There is a pattern to how certain crimes become political weapons in the UK. It begins with a real horror. It ends, reliably, somewhere that has very little to do with the dead.
Henry Nowak was 18, a first-year student in Southampton, walking home from a night out when Vikrum Digwa stabbed him five times. The footage of what came next — Nowak handcuffed on the pavement, bleeding, telling police officers he had been stabbed, telling them he couldn't breathe, his pleas being dismissed — is harrowing.
Digwa, a British-born Sikh, had told officers he was the victim of a racist attack by Nowak. The court found his account fabricated and sentenced him to life in prison, with a minimum term of 21 years. His brother, mother and father have all been charged or convicted of related offences.
Three of the four officers involved in arresting Nowak still work for the police, though they have been taken off frontline duties while the Independent Office for Police Conduct, the watchdog for policing in England and Wales, reviews police conduct in the case. The attorney general’s office is considering whether to submit Digwa’s 21-year sentence for review under the ‘unduly lenient scheme’.
Justice, though imperfect and rarely comforting for the bereaved, has been swift. As Stephen Bush sets out with clarity in the Financial Times, there is no comparison to be drawn here with the cases of either George Floyd or Stephen Lawrence, and yet that is exactly what both Kemi Badenoch and Nigel Farage have sought to do.
Nowak’s family have asked explicitly for their grief not to be enlisted in someone else's argument. That request has plainly been ignored. Farage has declared his death an example of “two-tier policing” and, chillingly, called on people to respond with “pure, cold rage”. His outriders and media allies have devoted column inches and hours of airtime to the absurd proposition that Nowak’s murder is evidence that this is no country for white men. Riots have erupted in Southampton, and there are calls for escalation across the country.
Farage is not freelancing here; he is reading his own balance sheet. The stench around his receipt of a £5m donation from a Thai-based crypto millionaire refuses to go away. With a by-election looming in Makerfield, Reform is being pressed from the right by Restore Britain and the residue of Tommy Robinson’s movement, who think Farage has gone soft. In order to retain the aura of inevitability that his party has enjoyed for over a year, Farage needs to remind the most combustible parts of his base that he is still one of them. So when he speaks of justice and rage in the wake of tragedy, Henry Nowak and his family are not the audience. They are mere props.

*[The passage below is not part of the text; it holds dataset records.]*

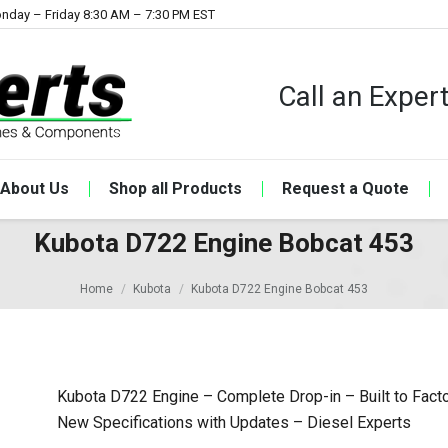
nday – Friday 8:30 AM – 7:30 PM EST
Call an Expe
About Us
Shop all Products
Request a Quote
Kubota D722 Engine Bobcat 453
Home
Kubota
Kubota D722 Engine Bobcat 453
Kubota D722 Engine – Complete Drop-in – Built to Fact
New Specifications with Updates – Diesel Experts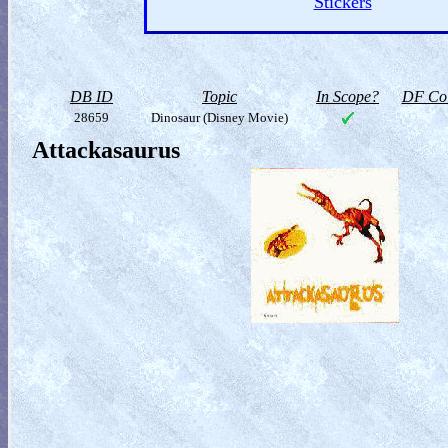
Stickers
DB ID
Topic
In Scope?
DF Col
28659
Dinosaur (Disney Movie)
Attackasaurus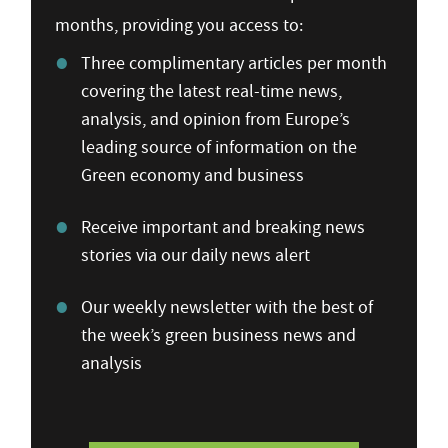
months, providing you access to:
Three complimentary articles per month
covering the latest real-time news,
analysis, and opinion from Europe’s
leading source of information on the
Green economy and business
Receive important and breaking news
stories via our daily news alert
Our weekly newsletter with the best of
the week’s green business news and
analysis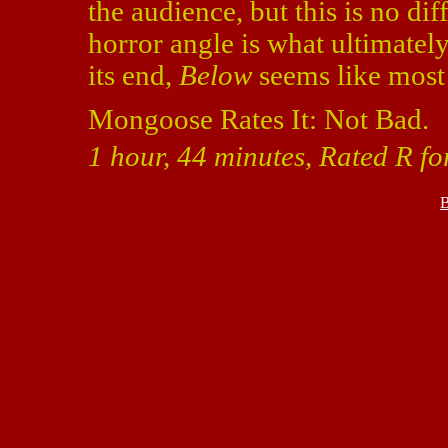
the audience, but this is no di
horror angle is what ultimatel
its end,
Below
seems like most 
Mongoose Rates It: Not Bad.
1 hour, 44 minutes, Rated R f
B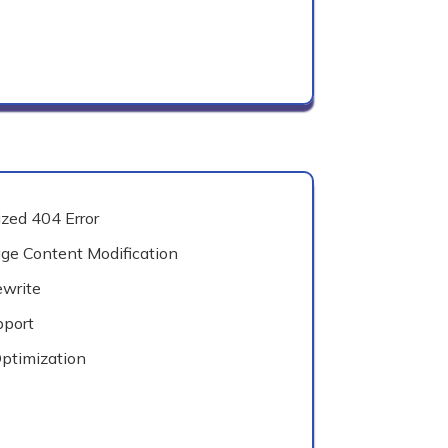
zed 404 Error
e Content Modification
write
pport
ptimization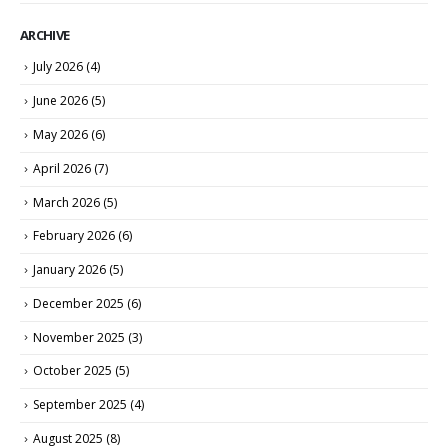
ARCHIVE
July 2026
(4)
June 2026
(5)
May 2026
(6)
April 2026
(7)
March 2026
(5)
February 2026
(6)
January 2026
(5)
December 2025
(6)
November 2025
(3)
October 2025
(5)
September 2025
(4)
August 2025
(8)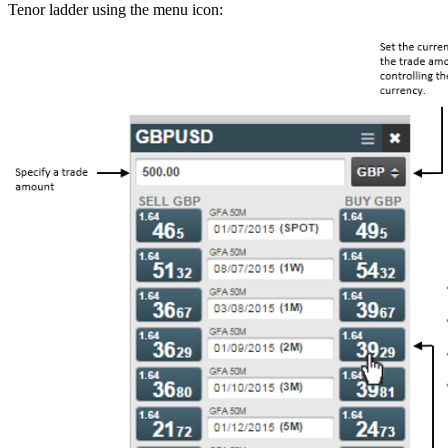
Tenor ladder using the menu icon: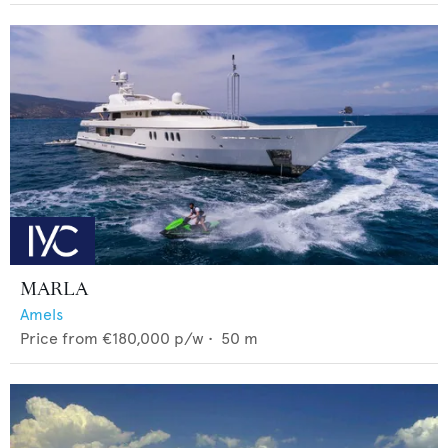
MARLA
Amels
Price from
€180,000
p/w •
50
m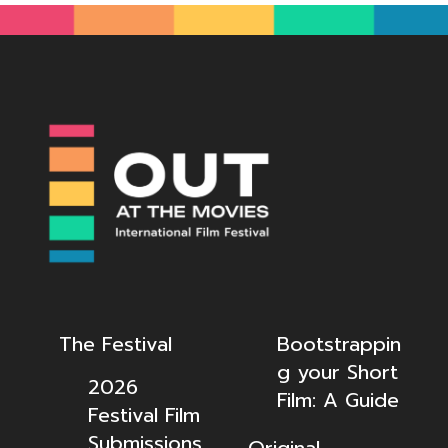
The Festival
Bootstrappin
g your Short
2026
Film: A Guide
Festival Film
Submissions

So far, so familiar. Part three of ‘confected race war summer’. What is worth noticing is what the script has begun to require.
The categories are shifting. Refugees. Migrants. Muslims. Jews. The cast of who we are told to fear is refreshed every few years, but the logic underneath — that a whole community can be made to answer for an individual crime — has no natural terminus, which is exactly why people who crave power keep reaching for it. The threshold drops with each cycle. In 2026, a brown man has killed a white boy: that is now enough for Reform's leader to ride the inference into a by-election, enough to move the public conversation to within earshot of ‘great replacement’ conspiracies.

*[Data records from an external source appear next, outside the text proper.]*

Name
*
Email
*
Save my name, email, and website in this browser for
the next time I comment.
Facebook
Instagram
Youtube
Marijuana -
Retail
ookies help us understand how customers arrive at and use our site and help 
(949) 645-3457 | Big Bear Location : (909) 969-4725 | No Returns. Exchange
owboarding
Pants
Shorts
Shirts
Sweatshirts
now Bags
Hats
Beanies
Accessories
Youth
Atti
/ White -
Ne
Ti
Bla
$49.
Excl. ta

For Sikh families like mine, none of this is theoretical. The crowds outside a police station, the chants, the wheelie bins on fire, the demand that an entire community account for one man's crime — these are familiar shapes. The memory of the 1947 partition, when many Sikhs were killed as millions were violently forced to leave their ancestral homelands amid the creation of the border between the newly independent India and Pakistan, is held quietly in most British Sikh households. So are India’s anti-Sikh pogroms of 1984. We know what happens when a movement decides to sort people into the worthy and the unworthy. We know how fast the categories shift, and how thin the warning is before they do.
For Sikhs, this is the moment to remember what our own traditions actually demand. Digwa argued that the weapon he carried was a Sikh dagger or kirpan; it was not — the court was clear it was a larger, offensive blade. The kirpan, one of the five Ks of Sikhi, is not a weapon. It is a symbolic reminder that the martial culture of the faith exists to defend the oppressed. That same tradition sent generations of Sikh soldiers (like my grandfather) into Britain's wars in numbers far in excess of our share of any population. The instruction it leaves us is unambiguous about which side we are meant to be on. It is not on the side of people who terrorise and divide communities.

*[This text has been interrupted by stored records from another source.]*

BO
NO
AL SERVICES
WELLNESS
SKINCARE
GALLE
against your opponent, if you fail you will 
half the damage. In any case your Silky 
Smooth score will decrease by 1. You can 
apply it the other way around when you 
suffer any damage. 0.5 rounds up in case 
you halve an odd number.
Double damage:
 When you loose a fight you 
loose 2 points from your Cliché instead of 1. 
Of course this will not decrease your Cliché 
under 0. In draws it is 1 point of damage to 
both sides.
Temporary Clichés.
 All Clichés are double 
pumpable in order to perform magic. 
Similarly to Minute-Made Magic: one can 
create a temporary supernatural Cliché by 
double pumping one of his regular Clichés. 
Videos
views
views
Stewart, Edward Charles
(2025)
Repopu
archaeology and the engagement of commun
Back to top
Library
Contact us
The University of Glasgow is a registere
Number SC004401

The harder reckoning is with ourselves. Though most of us will have experienced racism, the idea of our entire community being in the crosshairs feels unfamiliar to many, as we have for too long taken refuge in the idea that we are ‘a model minority’. The acceptable kind. The integrated kind. The kind that proves the others — the ones they really mean — are the real problem. There are prominent Sikh voices that repeat this back openly. They confuse being tolerated for being safe.
This is the oldest trap in the history of communal violence, and the one British Sikhs, of all people, ought to recognise on sight. The status of model minority is not earned, and it cannot be banked. It is on loan, extended conditionally by people who have always reserved the right to reclassify, and it is withdrawn the moment it stops being useful — usually at the point one of us does something that can be made to stand in for all of us. That moment is visibly approaching. Vikrum Digwa is being used to draw it closer. The only honest response is to refuse the bargain — to stand with Muslims, with refugees, with migrants, with every community in the firing line of this politics, publicly and without qualification. Not as charity but as clarity: their fate and ours are the same.
None of which is simple. It will require Sikhs and Hindus to find a way past 1984 that has eluded both communities for 40 years. It will require Sikhs and Muslims to confront what partition did, and what the 75 years since have continued to do. It will require Muslims and Jews to reach each other across a politics engineered, on every side, to keep them apart. The shared menace of the far right is where these conversations begin. It is not where they end.
Henry Nowak is dead. His family asked only to be left to grieve him; they were refused that right. What comes next will not arrive by accident. It does not end on its own. None of us is safe until all of us are safe. For those who know their history, this is not a slogan. It is the entire lesson.